By now, some of you may have figured out that I love dining out and eating new, as well as familiar, foods. But Toronto’s Winterlicious and Summerlicious events are the two times of the year where I strategically plan to not eat out. At least, not at any participating restaurant. While I’m not averse to a good deal, I find it hard to stomach the giant list of mediocrity that is offered up as prix-fixe. To save a few dollars, you give up a lot. Small portions. Banquet food. Stressed service. How is this a good deal?
Since Winterlicious reservations began last week, it stirred up chatter on various boards and heralded my imminent two-week restaurant blackout. Now, the concept of ‘licious is good. Restaurants offer their fixed-price menus during a slow time to lure new and old diners through their doors, the city blankets Toronto advertising the event, and the masses gets a break on the price of their dinner. Everyone wins!
But no, unless the restaurant is inclined to give it their all instead of the banquet-style feed that is usually on offer, everyone loses out. Potential patrons are turned off – because the food is lacklustre, service is poor (sometimes due to the high volume… sometimes not), or maybe it’s the high-turnover atmosphere that many restaurants adopt during this period.

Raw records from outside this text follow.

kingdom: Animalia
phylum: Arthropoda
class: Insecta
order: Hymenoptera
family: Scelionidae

Whatever the case is, it’s not a situation that will bring people back after the prices bounce back up and it certainly doesn’t show the restaurant at its best, unfortunately.

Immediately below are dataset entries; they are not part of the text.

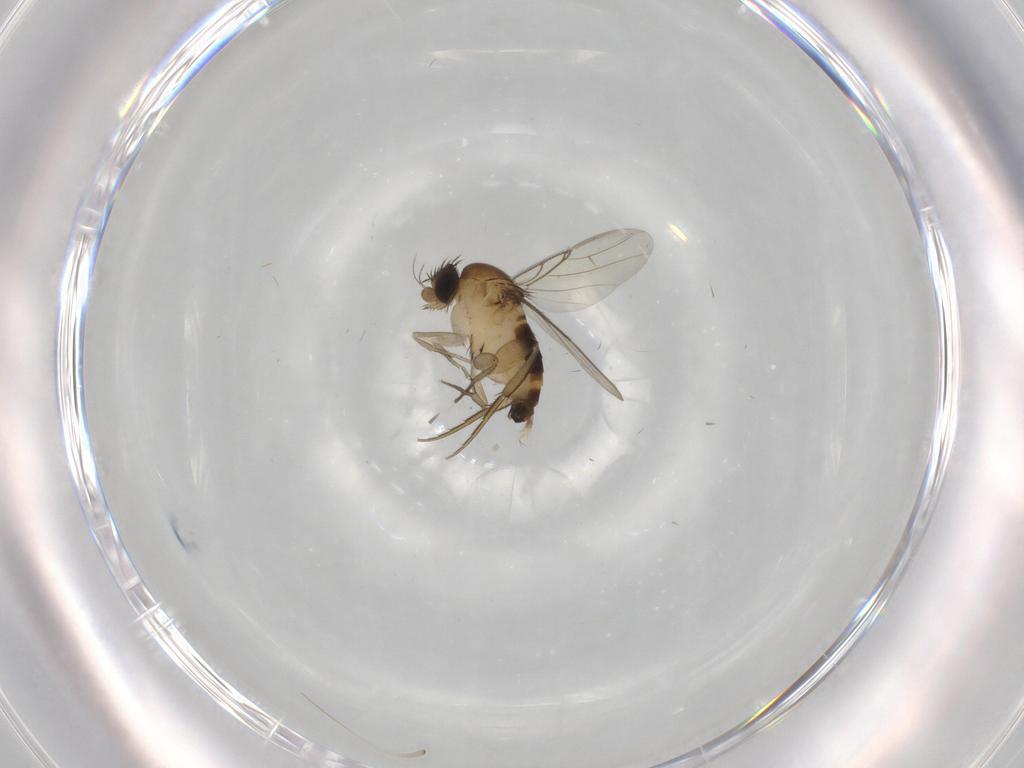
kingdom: Animalia
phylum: Arthropoda
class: Insecta
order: Diptera
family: Phoridae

Given my current stance of dining-blackout during these times, I’ve clearly had my share of dismal experiences. But it’s not all bad. There are those restaurants that rise to the occasion and offer everything they would on a regular night, despite the piles of diners that tromp in and out for ‘licious events. In particular, I remember the wonderful panna cotta served at Truffles at the Four Seasons and a lovely seared duck at Focaccia. I also hear Canoe and Bymark have decent reviews. Mind you, the “good places” tend to book up quickly. It’s likely too late for this round, but make use of your American Express front-of-the-line next time. If you’re going to bother hitting ‘licious.

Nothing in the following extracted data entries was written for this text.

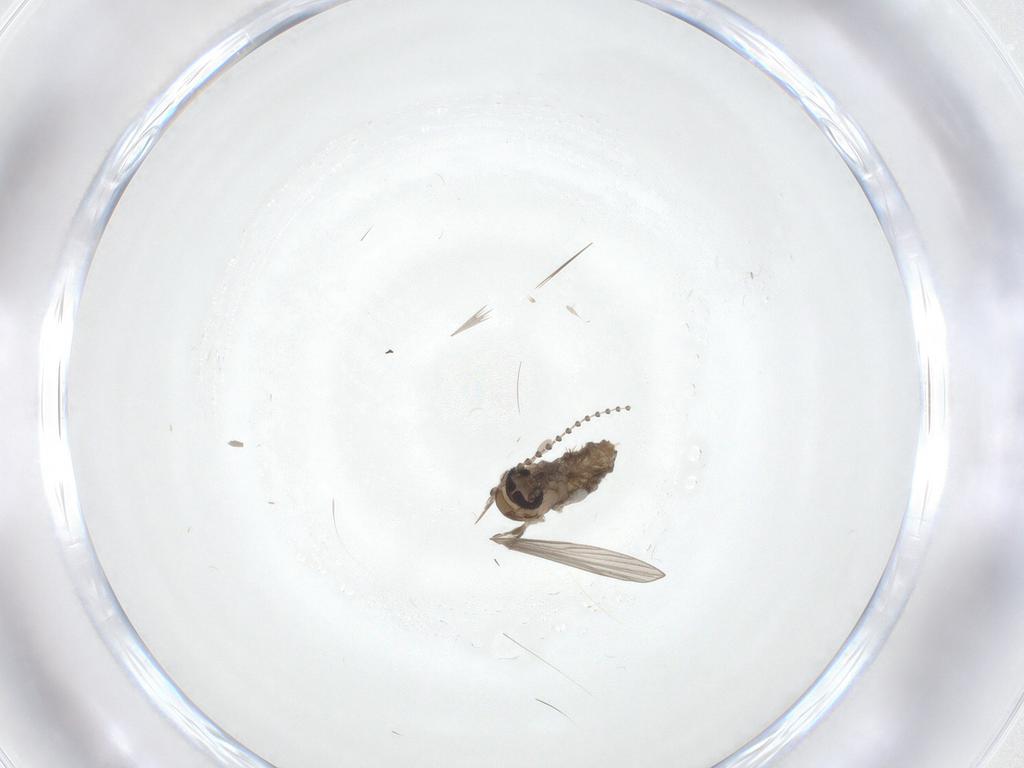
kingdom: Animalia
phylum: Arthropoda
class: Insecta
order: Diptera
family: Psychodidae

What I do like about these events is that it gets those who wouldn’t normally venture out, up and out of the house. While it won’t make everyone a repeat customer, I hold the hope that for some, it will spark their interest in food or maybe allow them to broaden their palates with some new tastes. Still, like many foodies I know, I’ll keep a wide berth around participating restaurants during the event, as my few good memories are generally buried under too many cookie-cutter meals in small portions with bad service. It’s worth both my time and money to visit at another time, where I’ll have a better chance to enjoy my meal.
And then maybe, I might actually come back.